Yesterday, the American people gave the Democrats a mandate to act as a check on this lawless President.
Today, the Washington Post reports that this shameless man in the Oval Office declared that “he would react aggressively to any attempt to probe his administration.”
He referred to adopting a “warlike posture” if the Democrats use their position in the House to investigate him.
That is, in a move that would have been unthinkable from any previous President, Trump threatened some kind of “war” if the Democrats were to act to fulfill their “check-and-balance” role of overseeing the executive branch, and their constitutional duty to “protect and defend the Constitution of the United States.”
Make no mistake, an intensification of the Trump Wars is on the horizon, and likely not so far off.
Besides the new reality that at last there’s some power — including the power of subpoena — in the hands of a Party that is not subservient to this atrocious President, there is also the fact that we’re back to “Game On” in the Mueller investigation. Additionally, Trump has given us good reason to suspect there’s nothing he will not do to protect himself from that investigation.
So an escalation of conflict is foreseeable. Perhaps inevitable.
Thus the question arises: How can the Democrats best work to fulfill their mandate, while minimizing the damage that Trump might inflict on the nation as he quite predictably wages a kind of “war” that puts his own interests ahead of the good of the nation?
The danger here can hardly be over-estimated.
Former Republican strategist Steve Schmidt described Trump as fomenting a “cold Civil War.”
Similarly, Democratic Virginia Delegate Mark Levine has predicted that Trump “will work like hell to drive our country closer to a second Civil War.”
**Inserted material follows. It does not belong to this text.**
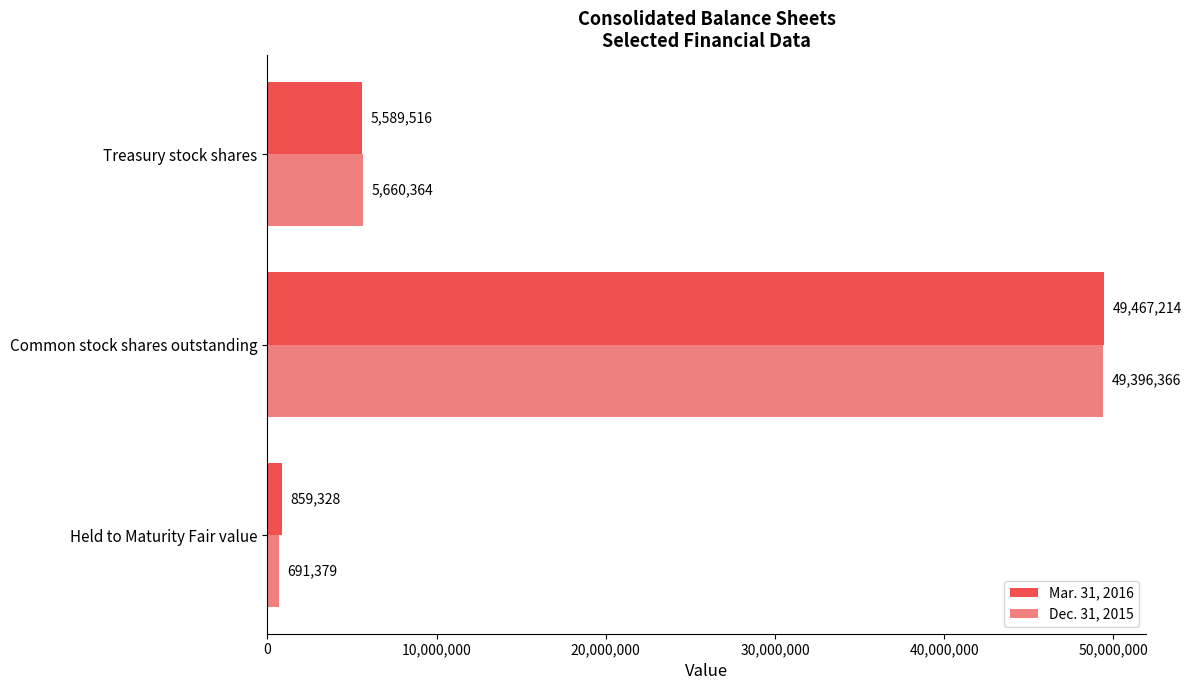

Is the value of Mar. 31, 2016 at Common stock shares outstanding greater than the value of Dec. 31, 2015 at Treasury stock shares?

Yes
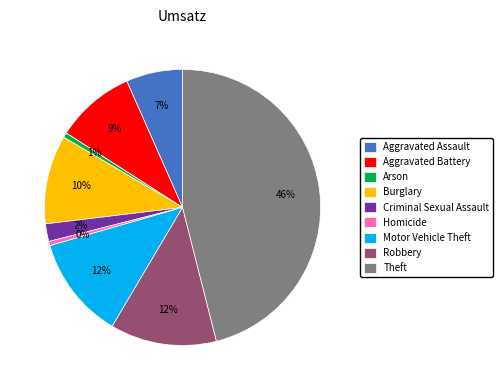

Is there a majority slice in this chart?

No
Such a “Civil War” does not need to be physical — involving armies — to do great damage. Just the intensity of division, conflict, and hatred can suffice.
(What a coup Trump’s presidency has been for Putin and his Russian kleptocratic minions!)
It is a matter of the greatest importance, therefore, for the Democrats’ to plan well, and execute well, as this conflict unfolds.
And the strategic challenge here is made more complex by the fact that the overriding goal — the goal of PROTECTING THE NATION at this dangerous moment — has two chief components.
The first of these is to CHECK THE PRESIDENT. The second is to MINIMIZE the damage that President can inflict on America as he attempts to foment “civil war” to save himself.
Are the Democrats up to this difficult challenge?
When Trump spoke of his readiness for war against the Democrats if they should dare to do their jobs, he expressed confidence.
“The Democrats, Trump said, “can play that game, but we can play it better… I could see it being extremely good for me politically because I think I’m better at that game than they are, actually…”
There’s good reason to fear that he might be right about his being better than the Democrats at playing that “game” — i.e. waging the kind “war” he’s threatening. Picking fights and exploiting divisions is really the only way that Trump ever operates.
Engaging in such a war puts Trump in his element (like Brer Rabbit being thrown into the briar patch).
By contrast, the Democrats (and Liberal America generally) don’t relish conflict. Hatred — the fuel that Trump feeds his base — is a dirty word in liberal circles.
(Indeed, over the past quarter century, the Democrats’ insistence on pursuing cooperation and maintaining cordiality even as the Republican Party became the ugliest, most dishonest, most destructive major political party in American history, has played an important role in allowing a political force so ugly as this GOP to gain power over the past quarter century.)
So, at this crucial moment of a new starting point in the battle, we have reason to step back and ask questions about how the Democrats might best go about the daunting task of protecting the nation at this dark time.
It is such questions that preoccupy me right now. And in the days/weeks ahead I intend to share here a series of pieces laying out what I hope will be useful contributions to such a discussion.